3 Things You Should Know About Small Business: February 28

NEW YORK ( TheStreet) - What's happening in small business today?

1. Gun sellers finding new outlets to list weapons. Even with Google ( GOOG), eBay ( EBAY) and Amazon ( AMZN) banning weapons listings on their sites, sellers are finding new online marketplaces for their guns, according to Bloomberg Businessweek.

"In 2000, when the U.S. Department of Justice last did an official tally, there were about 80 online firearm auction sites and approximately 4,000 other sites offering guns for sale in the U.S. Today, as the national gun control debate intensifies in the wake of the Newtown tragedy, it's a safe bet that gun buyers have even more online options," the article says.

FreeGunShow.com and GunCycle.com , which launches March 1, are two examples of the new websites that have popped up.

2. Citigroup extended $9.6 billion in small-business lending last year. As part of a $24 billion, three-year commitment to small businesses, Citigroup ( C) approved $9.6 billion in loans to small businesses last year, up 21% from 2011 and more than double its approvals in 2009, the bank said Thursday.

"Small businesses are a critical component of a strong economy and Citi is committed to helping support their growth," said CEO Michael Corbat. "We have increased our lending to entrepreneurs across the U.S. and again exceeded the annual goal for our $24-billion commitment. I'm proud of the dedicated bankers who work with our clients to help them realize their dream of running their own business."

Along with other major banks, Citi pledged in September 2011 a total of $24 billion in lending to small businesses over the course of three years - $7 billion in 2011, $8 billion in 2012 and $9 billion in 2013. The announcement was in conjunction with the U.S. Small Business Administration to provide access to lending and capital that will speed economic recovery. Citi's total small business lending over the first two years of the pledge is now at $17.5 billion.

3. Lower Manhattan back to business four months after Sandy - sort of. Four months after Hurricane Sandy disrupted America's fourth largest central business district, while isolated restoration work continues, the vast majority of Lower Manhattan - the area below Chambers Street - is back to business, according to a report by the Downtown Alliance.

According to the report:
  • 99% of commercial office space is open;
  • 99% of residential inventory is open;
  • 96% of hotel inventory is open; and
  • 90% of retailers are open.

"Lower Manhattan's recovery from Sandy has been vigorous. The Downtown Alliance's research shows dramatic improvement across all of Lower Manhattan's major markets. Moreover, property owners and utility companies have invested hundreds of millions of dollars in the district's future to protect against the threats of future storms," said Downtown Alliance President Elizabeth H. Berger.

The district's 1,082 shops, restaurants and storefront services perhaps felt the greatest impact of Hurricane Sandy.
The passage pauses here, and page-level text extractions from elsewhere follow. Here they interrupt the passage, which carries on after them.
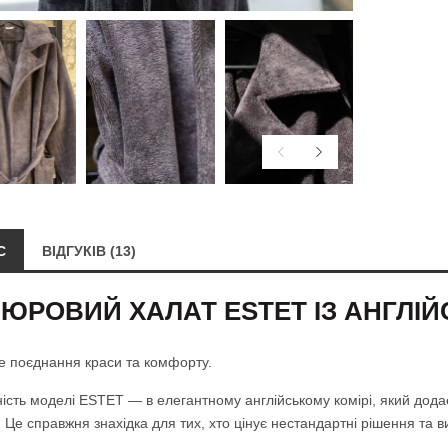
С
ВІДГУКІВ (13)
ЮРОВИЙ ХАЛАТ ESTET ІЗ АНГЛІ
е поєднання краси та комфорту.
ність моделі ESTET — в елегантному англійському комірі, який дода
. Це справжня знахідка для тих, хто цінує нестандартні рішення та 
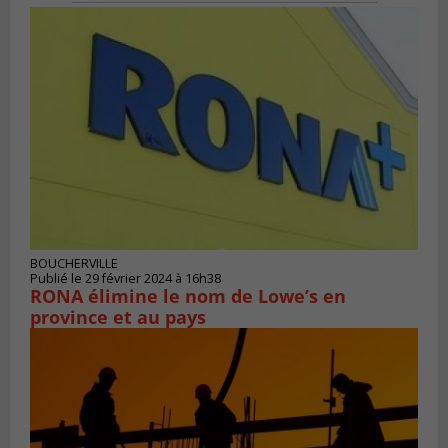
BOUCHERVILLE
Publié le 29 février 2024 à 16h38
RONA élimine le nom de Lowe’s en
province et au pays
Approximately 30% of businesses were closed for more than a week after the storm. Just two weeks after the storm, however, 50 of the total 320 closed stores had already reopened. By the end of December, a total 87% of retailers were open south of Chambers Street. Today, 90% of retailers are open.

One area that has not recovered very well from Sandy is South Street Seaport. According to a recent Huffington Post article, the area is still a ghost town, with roughly 85% of the small businesses are still boarded up.

Separately, Long Island small businesses in Sandy's path get free marketing from a local radio station. American Express ( AXP) OPEN and Long Island radio station, WALK-FM, has partnered to offer local businesses suffering from Hurricane Sandy a free local directory and air time to help get the word out that they're open for business. Eligible businesses in storm-affected areas will have the opportunity for on-air exposure. Submit your business no later than March 15, 2013.